*** DATA PROVIDED Section Begins ***

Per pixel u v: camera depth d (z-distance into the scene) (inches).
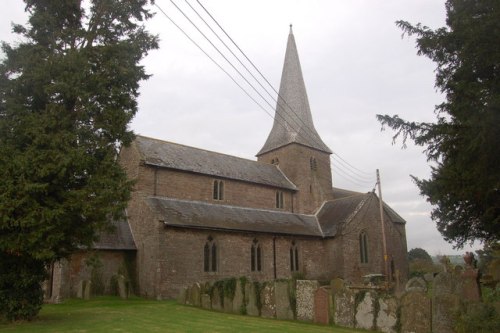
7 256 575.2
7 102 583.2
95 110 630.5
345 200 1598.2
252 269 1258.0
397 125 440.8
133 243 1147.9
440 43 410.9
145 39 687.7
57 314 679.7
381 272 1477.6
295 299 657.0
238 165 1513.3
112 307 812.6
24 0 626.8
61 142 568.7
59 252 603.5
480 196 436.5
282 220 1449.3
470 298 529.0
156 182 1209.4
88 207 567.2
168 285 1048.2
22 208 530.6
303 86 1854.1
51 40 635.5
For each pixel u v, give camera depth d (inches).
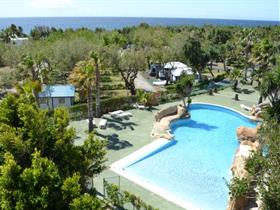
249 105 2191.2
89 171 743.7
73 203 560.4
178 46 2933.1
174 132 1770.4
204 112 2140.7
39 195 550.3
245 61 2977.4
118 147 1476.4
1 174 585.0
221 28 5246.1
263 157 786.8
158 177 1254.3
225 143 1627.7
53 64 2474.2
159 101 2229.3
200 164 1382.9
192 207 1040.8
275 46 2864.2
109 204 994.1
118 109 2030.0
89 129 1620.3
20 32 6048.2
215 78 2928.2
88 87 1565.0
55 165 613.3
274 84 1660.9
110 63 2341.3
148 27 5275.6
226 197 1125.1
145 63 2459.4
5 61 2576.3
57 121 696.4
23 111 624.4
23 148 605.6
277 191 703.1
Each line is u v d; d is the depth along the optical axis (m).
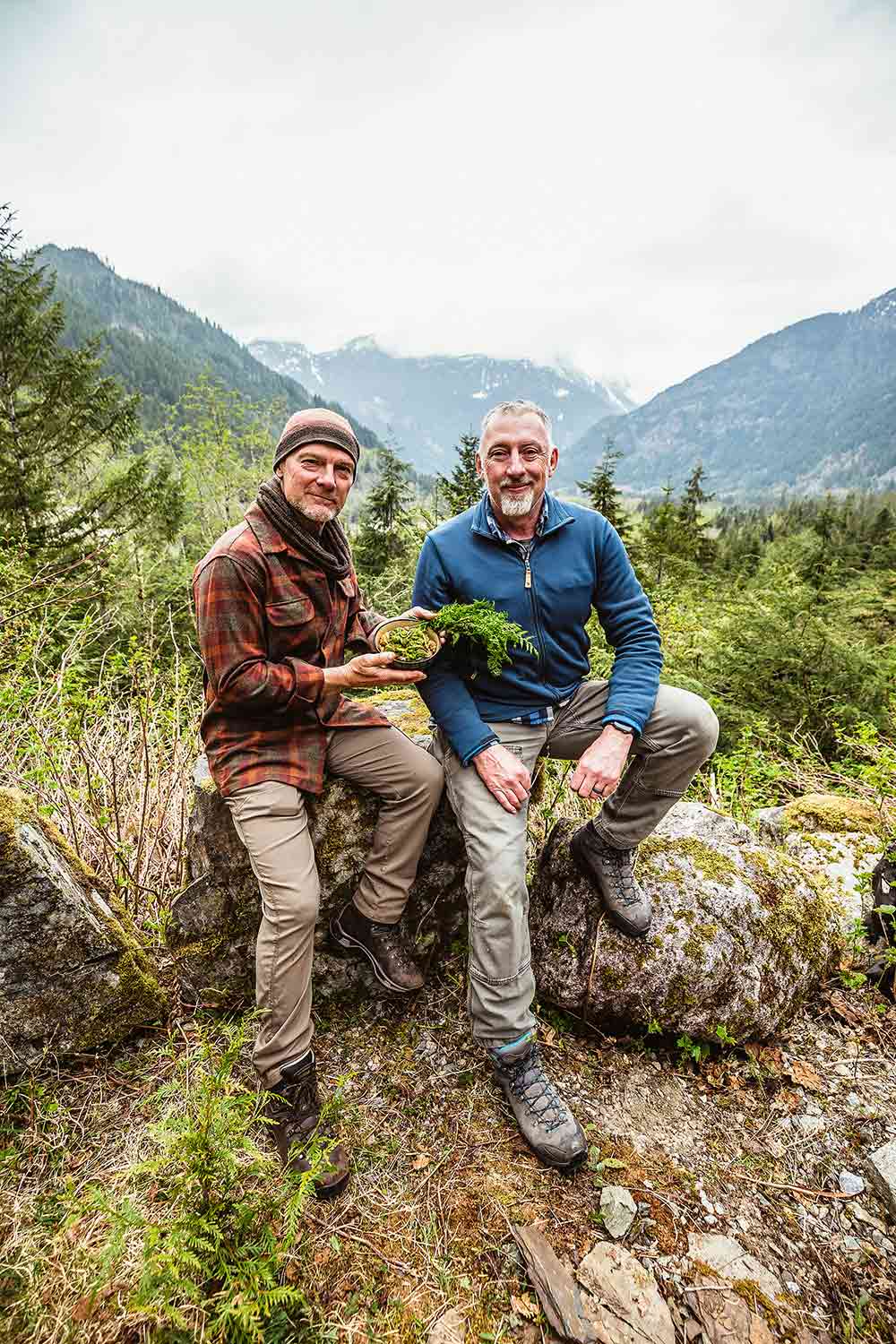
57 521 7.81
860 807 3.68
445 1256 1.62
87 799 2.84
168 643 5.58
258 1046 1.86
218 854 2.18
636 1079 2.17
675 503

*** DATA PROVIDED Section Ends ***

#### AIM OF THE TASK
From the first line of the records through the line with "470 298 529.0", reproduce each line exactly and leave the pictures out.

#### COMPLETED TASK
Per pixel u v: camera depth d (z-distance into the scene) (inches).
7 256 575.2
7 102 583.2
95 110 630.5
345 200 1598.2
252 269 1258.0
397 125 440.8
133 243 1147.9
440 43 410.9
145 39 687.7
57 314 679.7
381 272 1477.6
295 299 657.0
238 165 1513.3
112 307 812.6
24 0 626.8
61 142 568.7
59 252 603.5
480 196 436.5
282 220 1449.3
470 298 529.0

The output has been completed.